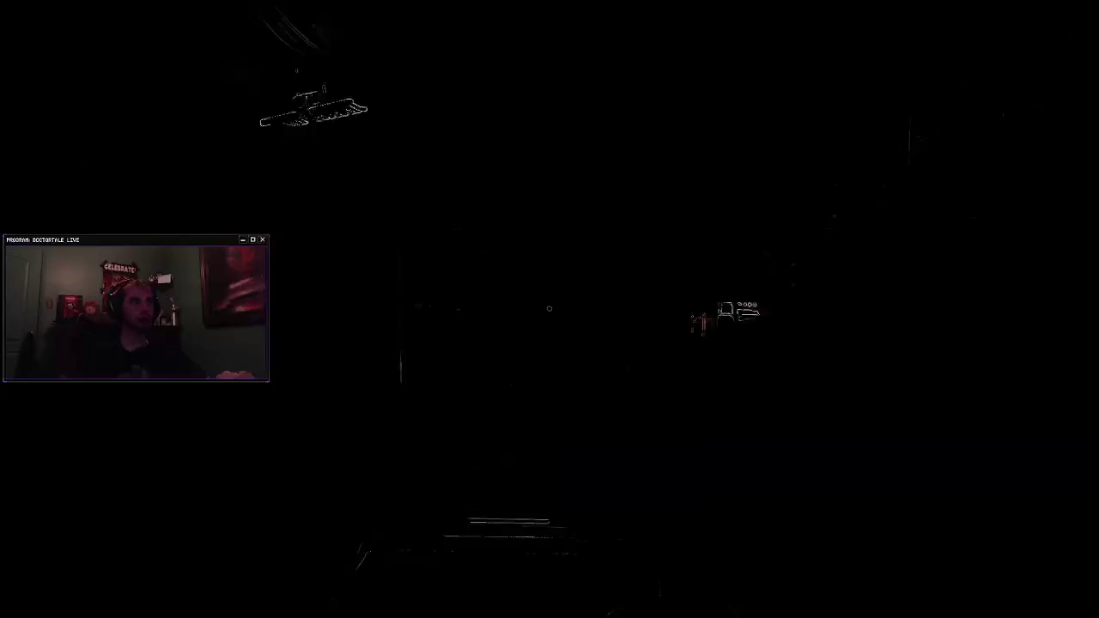
Step: Advance through the dim shelving room toward the ceiling lamp, then raise the scanner toward another aisle
key("w")
key("w")
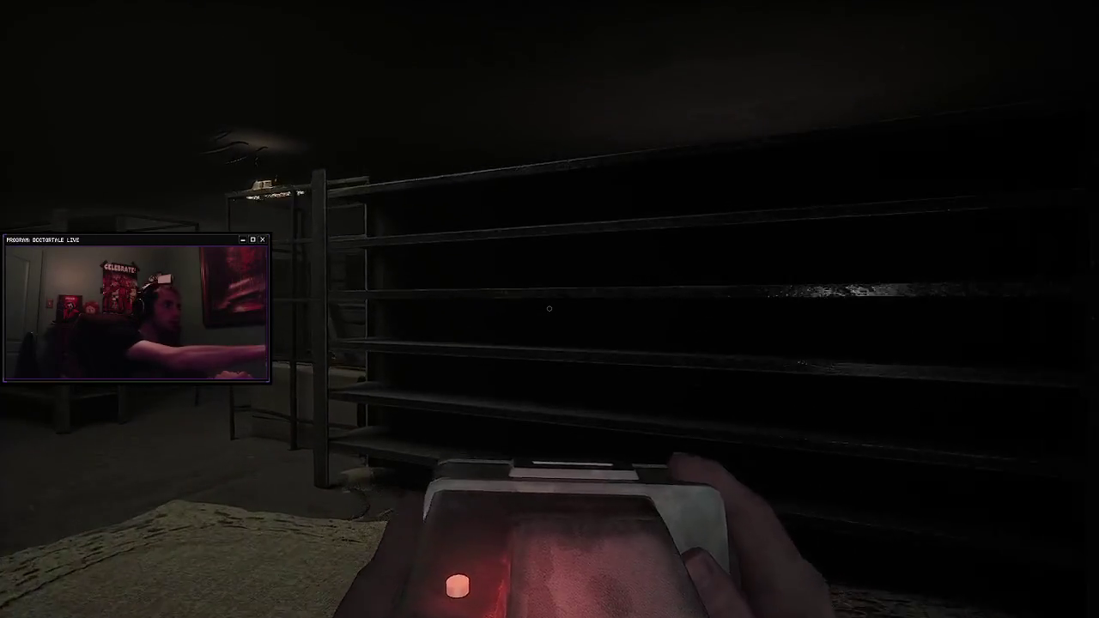
key("w")
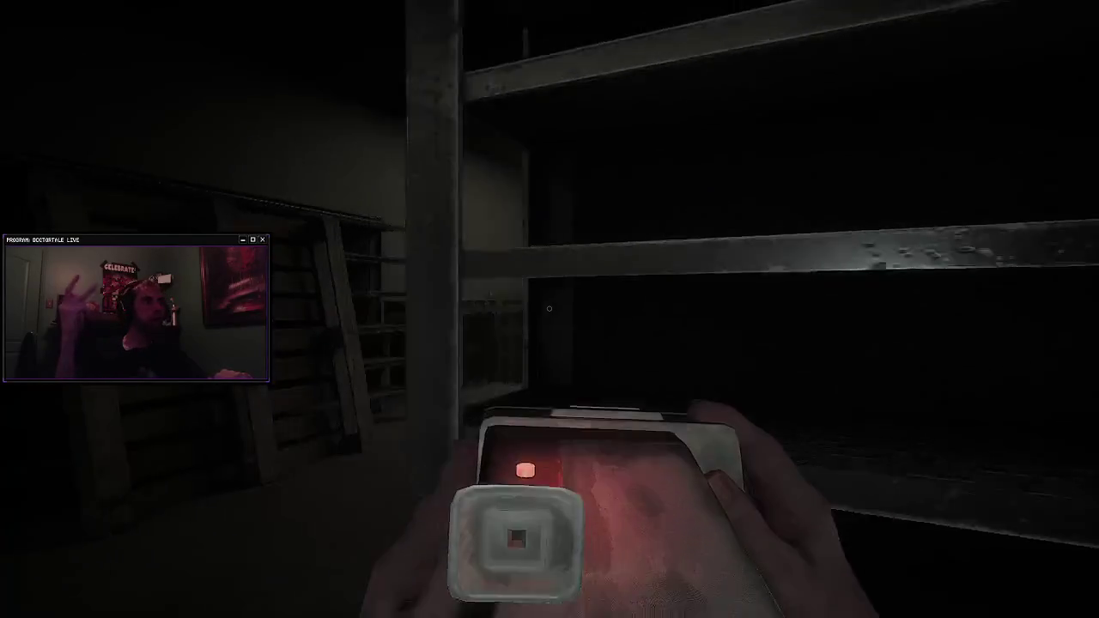
key("w")
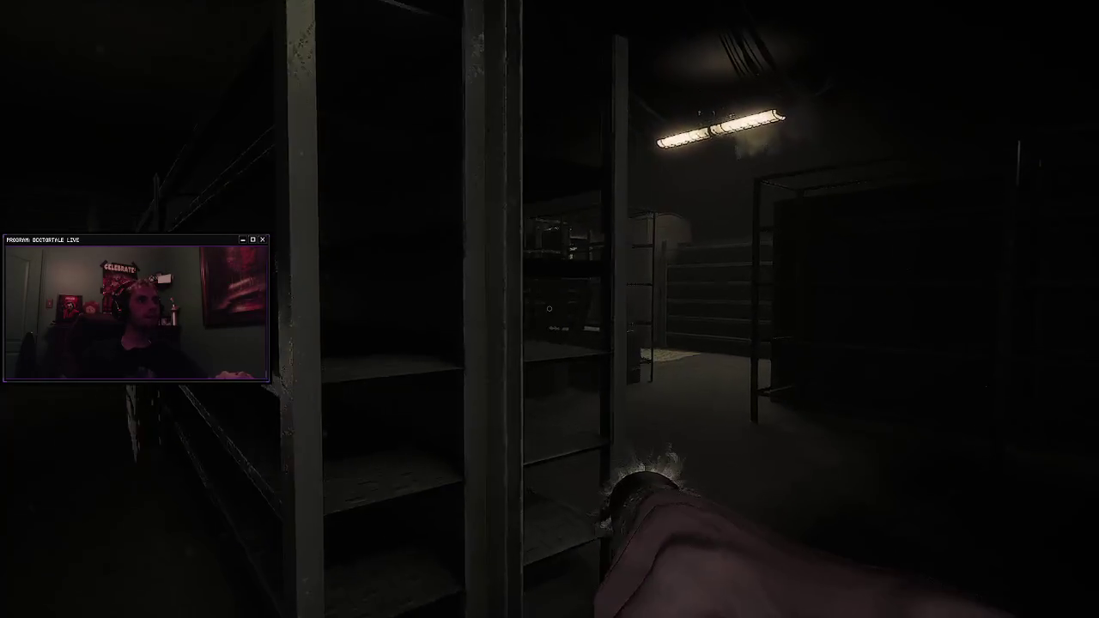
scroll(549, 308, "down", 2)
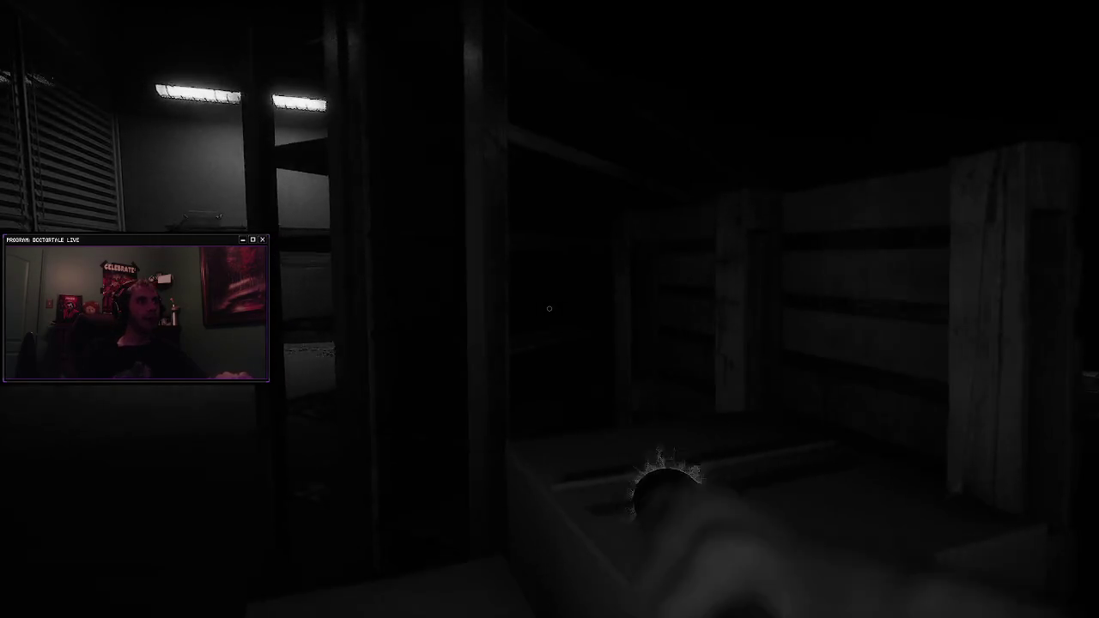
key("Tab")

━━━━━━━━━━━━━━━━━━━━━━━━━━━━━━

Task requirements:
Above are records with pictures; repeat them exactly, but without the pictures.

Answer space:
Step: Advance through the dim shelving room toward the ceiling lamp, then raise the scanner toward another aisle
key("w")
key("w")
key("w")
key("w")
scroll(549, 308, "down", 2)
key("Tab")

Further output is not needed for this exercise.